Our immune systems generate antibodies that neutralize and help eliminate foreign pathogens. These antibodies or proteins are generated by specific immune cells, which then recognize and bind to viruses, bacteria, or fungi. The role of antibody production is critical in the immune response against infection. Scientists have taken advantage of this system with vaccine technology. For example, when individuals get flu vaccinations, their bodies produce antibodies against the specific flu variant they were immunized against. Physicians and scientists are still studying antibody biology, and many treatments include industrial generation of monoclonal antibodies that are engineered to target specific infections and diseases.
A critical concern for many pharmaceutical companies, as well as healthcare providers, is the gradual antimicrobial resistance of many microorganisms. More specifically, the development of a “superbug” that is resistant to treatment. Antimicrobial resistance is a major concern within the healthcare field. The constant mutation and evolution of microorganisms overcome therapeutic treatment. As this progression continues, scientists are concerned that eventually there will not be a treatment strong enough to sufficiently eliminate strains of infection. The concept of antimicrobial resistance is why physicians recommend updating vaccinations and staying current with booster immunizations. Scientists are still working on how to overcome antimicrobial resistance, and some think monoclonal antibodies might provide an answer.
A recent article in Nature Communications, by Dr. Stephen Reece and others, demonstrate how a monoclonal antibody can prevent a common hospital-acquired infection from a bacterium known as Acinetobacter baumannii. Reece is the Head of Infectious Diseases and Vaccines at Sanofi, a pharmaceutical company in Cambridge, England. His work focuses on antimicrobial resistance and the development of stronger therapeutics that overcome hard-to-treat infections.
A. baumannii bacterium can develop in the lung and cause life-threatening illness. It is usually spread through contact with immunocompromised individuals as well as newborn babies with an increased risk of infection. This specific bacterium has evolved to resist many antimicrobial drugs and is becoming more dangerous for hospital patients. Reece and others have developed monoclonal antibodies to overcome this bacterium. The team used genetically engineered mice to generate monoclonal antibodies for humans. Consequently, they found that these cells were able to prevent A. baumannii infection in clinical samples. Commonly, monoclonal antibodies are generated from patients that have recovered from an infection or are designed to target a specific illness. In this study, researchers exposed the genetically modified mice to the outer membrane of A. baumannii to trigger an immune response. The team then took the different antibodies that were produced and selected the most effective one against the disease. Through this method, they discovered that the monoclonal antibody, mAb1416, produced the optimal response against the bacterium.

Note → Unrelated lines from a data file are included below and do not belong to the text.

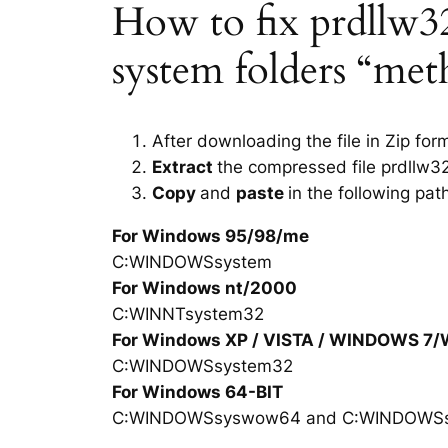
How to fix prdllw32.
system folders “met
After downloading the file in Zip for
Extract
the compressed file prdllw32
Copy
and
paste
in the following pat
For Windows 95/98/me
C:WINDOWSsystem
For Windows nt/2000
C:WINNTsystem32
For Windows XP / VISTA / WINDOWS 7
C:WINDOWSsystem32
For Windows 64-BIT
C:WINDOWSsyswow64 and C:WINDOWS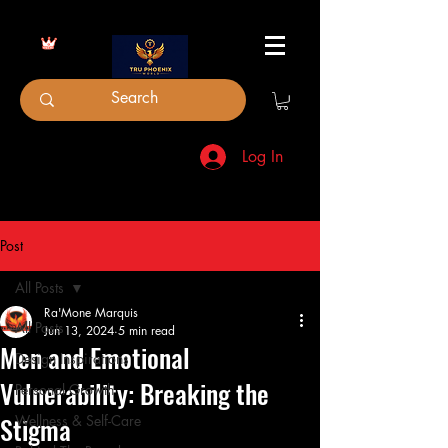
Log In
Post
All Posts
Ra'Mone Marquis
All Posts
Jun 13, 2024
5 min read
Men and Emotional
Design Inspirations
Vulnerability: Breaking the
Personal Growth
Stigma
Wellness & Self-Care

Reece and others tested the mAb1416 by treating mice with this antibody and then exposing them with A. baumannii from a patient. They discovered that the treated mice had significantly less infection compared to the other mice that were not treated with the antibody. They repeated this experiment with older A. baumannii to demonstrate the antibody’s effect on mutated bacterium. Interestingly, the group saw similar effects. More work is needed to confirm findings and translate this treatment to the clinic, but it provides hope that scientists are developing successful drugs against antimicrobial resistance.